START Input

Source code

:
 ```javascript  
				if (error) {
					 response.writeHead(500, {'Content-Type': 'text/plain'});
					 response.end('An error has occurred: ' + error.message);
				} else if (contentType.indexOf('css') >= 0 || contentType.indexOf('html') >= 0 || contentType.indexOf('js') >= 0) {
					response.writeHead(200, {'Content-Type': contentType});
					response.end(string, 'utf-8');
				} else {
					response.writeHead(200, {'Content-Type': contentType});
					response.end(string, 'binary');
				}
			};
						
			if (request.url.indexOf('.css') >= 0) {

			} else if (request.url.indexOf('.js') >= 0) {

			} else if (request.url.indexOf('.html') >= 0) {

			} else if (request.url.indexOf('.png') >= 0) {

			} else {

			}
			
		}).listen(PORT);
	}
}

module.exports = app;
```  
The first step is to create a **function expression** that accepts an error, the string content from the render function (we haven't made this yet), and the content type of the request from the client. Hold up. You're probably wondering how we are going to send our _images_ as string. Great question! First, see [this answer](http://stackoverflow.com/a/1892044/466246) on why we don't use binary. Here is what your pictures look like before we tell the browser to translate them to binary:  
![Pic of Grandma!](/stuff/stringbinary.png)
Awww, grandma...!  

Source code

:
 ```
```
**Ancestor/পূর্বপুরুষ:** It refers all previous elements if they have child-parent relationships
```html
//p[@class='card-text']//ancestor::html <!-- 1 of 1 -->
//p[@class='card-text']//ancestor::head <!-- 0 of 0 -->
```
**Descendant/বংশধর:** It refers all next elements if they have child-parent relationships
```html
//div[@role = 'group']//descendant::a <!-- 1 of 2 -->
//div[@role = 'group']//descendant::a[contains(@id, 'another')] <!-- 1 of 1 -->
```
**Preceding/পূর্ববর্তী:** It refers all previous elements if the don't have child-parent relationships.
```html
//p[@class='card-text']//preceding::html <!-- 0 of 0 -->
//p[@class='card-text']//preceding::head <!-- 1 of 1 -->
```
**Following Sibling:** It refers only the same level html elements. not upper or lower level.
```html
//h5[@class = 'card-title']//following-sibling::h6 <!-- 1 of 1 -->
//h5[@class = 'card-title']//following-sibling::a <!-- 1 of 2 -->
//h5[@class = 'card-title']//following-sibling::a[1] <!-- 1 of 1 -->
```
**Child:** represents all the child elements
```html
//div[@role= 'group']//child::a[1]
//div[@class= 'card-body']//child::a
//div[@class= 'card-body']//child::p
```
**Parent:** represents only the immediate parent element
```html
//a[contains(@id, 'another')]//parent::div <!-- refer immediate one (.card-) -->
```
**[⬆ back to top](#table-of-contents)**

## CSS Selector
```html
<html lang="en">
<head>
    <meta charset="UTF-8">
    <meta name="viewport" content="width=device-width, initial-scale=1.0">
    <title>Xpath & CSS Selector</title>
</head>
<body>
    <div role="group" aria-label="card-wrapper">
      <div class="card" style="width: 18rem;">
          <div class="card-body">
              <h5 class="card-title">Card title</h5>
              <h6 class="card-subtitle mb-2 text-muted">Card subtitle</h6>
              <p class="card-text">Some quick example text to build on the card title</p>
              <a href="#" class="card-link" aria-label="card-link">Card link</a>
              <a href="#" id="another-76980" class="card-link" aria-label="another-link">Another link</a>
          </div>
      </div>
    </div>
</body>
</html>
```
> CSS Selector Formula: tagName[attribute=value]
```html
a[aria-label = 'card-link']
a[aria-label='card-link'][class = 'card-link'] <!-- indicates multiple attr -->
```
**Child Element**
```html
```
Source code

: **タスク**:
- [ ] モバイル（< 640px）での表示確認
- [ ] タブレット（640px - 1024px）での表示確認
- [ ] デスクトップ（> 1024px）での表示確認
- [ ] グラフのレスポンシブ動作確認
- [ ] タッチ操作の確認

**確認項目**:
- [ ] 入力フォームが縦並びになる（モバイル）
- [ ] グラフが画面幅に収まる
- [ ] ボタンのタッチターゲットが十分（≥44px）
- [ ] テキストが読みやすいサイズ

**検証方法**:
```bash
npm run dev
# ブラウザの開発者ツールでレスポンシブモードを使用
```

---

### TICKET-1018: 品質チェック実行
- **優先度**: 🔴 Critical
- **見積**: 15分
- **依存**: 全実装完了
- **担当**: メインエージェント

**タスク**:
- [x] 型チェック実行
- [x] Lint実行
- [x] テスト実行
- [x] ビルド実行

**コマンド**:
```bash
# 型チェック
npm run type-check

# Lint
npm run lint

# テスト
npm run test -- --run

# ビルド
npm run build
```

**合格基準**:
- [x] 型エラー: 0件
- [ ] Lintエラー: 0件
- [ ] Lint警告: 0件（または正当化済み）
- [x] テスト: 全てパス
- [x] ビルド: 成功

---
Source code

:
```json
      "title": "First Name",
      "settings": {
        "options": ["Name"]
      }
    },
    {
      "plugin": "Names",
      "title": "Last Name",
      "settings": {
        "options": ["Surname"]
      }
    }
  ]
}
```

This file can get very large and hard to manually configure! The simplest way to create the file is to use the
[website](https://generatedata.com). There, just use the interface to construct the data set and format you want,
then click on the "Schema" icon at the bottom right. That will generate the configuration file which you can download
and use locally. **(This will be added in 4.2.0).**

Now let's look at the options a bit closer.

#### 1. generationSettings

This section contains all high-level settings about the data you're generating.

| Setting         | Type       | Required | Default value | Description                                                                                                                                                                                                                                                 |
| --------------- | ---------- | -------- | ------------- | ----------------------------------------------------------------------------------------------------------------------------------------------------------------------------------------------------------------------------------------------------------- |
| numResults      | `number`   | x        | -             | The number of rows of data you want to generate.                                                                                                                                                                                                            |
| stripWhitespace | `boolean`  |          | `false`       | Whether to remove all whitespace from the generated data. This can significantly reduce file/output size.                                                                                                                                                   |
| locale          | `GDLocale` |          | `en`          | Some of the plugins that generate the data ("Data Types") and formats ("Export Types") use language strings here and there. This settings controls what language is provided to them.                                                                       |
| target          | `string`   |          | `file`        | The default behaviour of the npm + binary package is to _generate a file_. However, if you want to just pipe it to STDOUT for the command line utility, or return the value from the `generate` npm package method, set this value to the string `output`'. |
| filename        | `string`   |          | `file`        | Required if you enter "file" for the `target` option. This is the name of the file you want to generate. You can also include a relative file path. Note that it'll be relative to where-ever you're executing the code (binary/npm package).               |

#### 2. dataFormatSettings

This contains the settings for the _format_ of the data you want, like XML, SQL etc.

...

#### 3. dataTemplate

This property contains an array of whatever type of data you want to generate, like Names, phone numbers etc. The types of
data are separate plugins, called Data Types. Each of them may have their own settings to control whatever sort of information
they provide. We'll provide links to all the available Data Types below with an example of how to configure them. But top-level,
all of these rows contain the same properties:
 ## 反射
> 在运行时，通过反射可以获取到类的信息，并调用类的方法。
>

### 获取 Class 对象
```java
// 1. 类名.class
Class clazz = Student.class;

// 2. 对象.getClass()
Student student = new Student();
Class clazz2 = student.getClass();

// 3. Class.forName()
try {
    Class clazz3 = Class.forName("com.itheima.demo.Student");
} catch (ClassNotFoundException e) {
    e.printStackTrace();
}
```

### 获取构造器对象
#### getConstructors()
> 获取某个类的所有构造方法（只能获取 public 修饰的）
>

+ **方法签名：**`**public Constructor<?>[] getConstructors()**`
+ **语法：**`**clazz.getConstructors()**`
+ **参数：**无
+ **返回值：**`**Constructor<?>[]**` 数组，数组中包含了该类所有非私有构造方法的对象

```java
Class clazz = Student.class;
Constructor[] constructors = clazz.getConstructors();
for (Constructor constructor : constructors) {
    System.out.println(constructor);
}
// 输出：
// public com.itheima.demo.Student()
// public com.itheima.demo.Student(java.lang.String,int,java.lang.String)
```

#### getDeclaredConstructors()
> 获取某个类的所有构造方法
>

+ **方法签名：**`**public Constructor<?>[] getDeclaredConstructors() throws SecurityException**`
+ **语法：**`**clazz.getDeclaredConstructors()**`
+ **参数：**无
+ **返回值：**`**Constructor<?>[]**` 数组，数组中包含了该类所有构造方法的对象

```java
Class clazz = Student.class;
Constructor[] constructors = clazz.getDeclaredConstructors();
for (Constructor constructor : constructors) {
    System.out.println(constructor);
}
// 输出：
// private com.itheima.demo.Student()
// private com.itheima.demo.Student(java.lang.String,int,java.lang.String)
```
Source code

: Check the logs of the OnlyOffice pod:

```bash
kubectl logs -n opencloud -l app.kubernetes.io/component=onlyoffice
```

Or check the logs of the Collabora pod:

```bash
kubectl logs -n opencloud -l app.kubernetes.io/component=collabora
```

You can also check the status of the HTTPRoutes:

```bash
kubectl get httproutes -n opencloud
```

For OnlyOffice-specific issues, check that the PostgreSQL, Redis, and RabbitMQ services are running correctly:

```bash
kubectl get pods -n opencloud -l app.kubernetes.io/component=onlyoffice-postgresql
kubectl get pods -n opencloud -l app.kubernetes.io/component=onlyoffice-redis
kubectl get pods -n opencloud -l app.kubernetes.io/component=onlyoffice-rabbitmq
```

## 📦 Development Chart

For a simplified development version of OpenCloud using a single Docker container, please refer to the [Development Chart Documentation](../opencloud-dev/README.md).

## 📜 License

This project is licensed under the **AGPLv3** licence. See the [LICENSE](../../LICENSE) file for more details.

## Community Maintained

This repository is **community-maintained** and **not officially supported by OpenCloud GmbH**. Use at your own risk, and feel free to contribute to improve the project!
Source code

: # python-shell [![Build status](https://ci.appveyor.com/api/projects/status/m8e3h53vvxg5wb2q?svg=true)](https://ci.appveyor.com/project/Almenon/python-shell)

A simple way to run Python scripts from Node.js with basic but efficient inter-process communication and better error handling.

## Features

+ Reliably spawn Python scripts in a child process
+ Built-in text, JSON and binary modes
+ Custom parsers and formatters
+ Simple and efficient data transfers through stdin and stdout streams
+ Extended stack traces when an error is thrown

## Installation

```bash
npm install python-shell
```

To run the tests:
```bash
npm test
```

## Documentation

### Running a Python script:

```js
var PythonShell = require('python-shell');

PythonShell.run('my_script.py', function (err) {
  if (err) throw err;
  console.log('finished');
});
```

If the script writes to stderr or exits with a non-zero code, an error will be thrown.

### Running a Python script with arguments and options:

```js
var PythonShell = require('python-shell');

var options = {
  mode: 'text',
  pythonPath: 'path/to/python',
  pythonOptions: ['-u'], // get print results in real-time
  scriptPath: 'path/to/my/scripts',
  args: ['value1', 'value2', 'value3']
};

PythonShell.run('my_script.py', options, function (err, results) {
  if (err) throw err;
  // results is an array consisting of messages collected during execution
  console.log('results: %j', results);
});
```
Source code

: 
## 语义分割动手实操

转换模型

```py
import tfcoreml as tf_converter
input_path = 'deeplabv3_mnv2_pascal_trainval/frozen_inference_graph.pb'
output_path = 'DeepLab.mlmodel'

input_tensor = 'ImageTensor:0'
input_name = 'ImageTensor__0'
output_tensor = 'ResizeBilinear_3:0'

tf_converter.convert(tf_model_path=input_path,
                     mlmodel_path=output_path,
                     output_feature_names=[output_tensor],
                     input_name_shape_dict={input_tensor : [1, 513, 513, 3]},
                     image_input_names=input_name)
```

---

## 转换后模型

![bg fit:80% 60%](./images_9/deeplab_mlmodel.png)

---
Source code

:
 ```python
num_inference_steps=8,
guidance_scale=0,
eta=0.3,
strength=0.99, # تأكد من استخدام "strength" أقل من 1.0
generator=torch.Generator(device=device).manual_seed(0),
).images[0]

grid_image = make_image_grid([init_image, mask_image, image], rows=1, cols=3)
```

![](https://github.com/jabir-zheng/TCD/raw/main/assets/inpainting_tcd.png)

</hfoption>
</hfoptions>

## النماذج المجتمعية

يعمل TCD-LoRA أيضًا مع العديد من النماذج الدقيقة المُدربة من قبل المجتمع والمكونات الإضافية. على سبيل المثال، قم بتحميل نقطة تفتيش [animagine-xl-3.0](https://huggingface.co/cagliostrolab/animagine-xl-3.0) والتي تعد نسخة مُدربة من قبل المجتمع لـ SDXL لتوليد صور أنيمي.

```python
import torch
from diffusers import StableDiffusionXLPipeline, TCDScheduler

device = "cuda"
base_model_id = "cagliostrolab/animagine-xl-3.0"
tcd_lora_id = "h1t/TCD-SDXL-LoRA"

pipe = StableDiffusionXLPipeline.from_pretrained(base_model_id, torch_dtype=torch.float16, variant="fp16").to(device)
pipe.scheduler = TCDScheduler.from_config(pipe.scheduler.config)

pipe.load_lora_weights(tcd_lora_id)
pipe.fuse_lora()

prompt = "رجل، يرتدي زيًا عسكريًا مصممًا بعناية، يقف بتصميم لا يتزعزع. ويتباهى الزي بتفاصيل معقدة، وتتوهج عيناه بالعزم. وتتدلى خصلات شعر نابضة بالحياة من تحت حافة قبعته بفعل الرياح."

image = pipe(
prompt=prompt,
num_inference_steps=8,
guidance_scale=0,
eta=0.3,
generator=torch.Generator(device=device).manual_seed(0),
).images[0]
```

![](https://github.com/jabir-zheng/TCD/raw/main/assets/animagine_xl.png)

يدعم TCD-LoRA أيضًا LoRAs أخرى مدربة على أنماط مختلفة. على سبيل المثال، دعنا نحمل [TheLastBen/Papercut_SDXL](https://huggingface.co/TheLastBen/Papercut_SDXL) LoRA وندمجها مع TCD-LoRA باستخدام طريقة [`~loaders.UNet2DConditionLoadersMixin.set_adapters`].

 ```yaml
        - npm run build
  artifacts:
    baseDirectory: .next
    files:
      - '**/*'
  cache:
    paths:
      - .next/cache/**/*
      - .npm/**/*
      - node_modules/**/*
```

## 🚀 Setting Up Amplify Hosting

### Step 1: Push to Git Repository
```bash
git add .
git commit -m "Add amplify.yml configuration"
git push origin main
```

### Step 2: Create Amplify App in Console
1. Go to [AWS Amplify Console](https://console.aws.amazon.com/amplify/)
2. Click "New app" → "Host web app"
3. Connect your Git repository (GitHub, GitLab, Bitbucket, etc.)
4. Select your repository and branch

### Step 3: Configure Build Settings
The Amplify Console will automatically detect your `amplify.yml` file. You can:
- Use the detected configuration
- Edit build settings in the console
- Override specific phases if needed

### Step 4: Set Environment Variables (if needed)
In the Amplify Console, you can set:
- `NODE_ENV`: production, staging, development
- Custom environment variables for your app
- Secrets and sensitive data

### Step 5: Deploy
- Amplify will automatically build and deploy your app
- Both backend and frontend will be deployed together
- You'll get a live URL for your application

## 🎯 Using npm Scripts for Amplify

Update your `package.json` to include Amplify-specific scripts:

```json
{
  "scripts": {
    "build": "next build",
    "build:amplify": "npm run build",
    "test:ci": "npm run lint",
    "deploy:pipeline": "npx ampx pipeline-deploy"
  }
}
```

END Input

Work to be completed:
Of the lines in the listing above, count those containing the word "方法签名", and state the count alone.

Task response:
2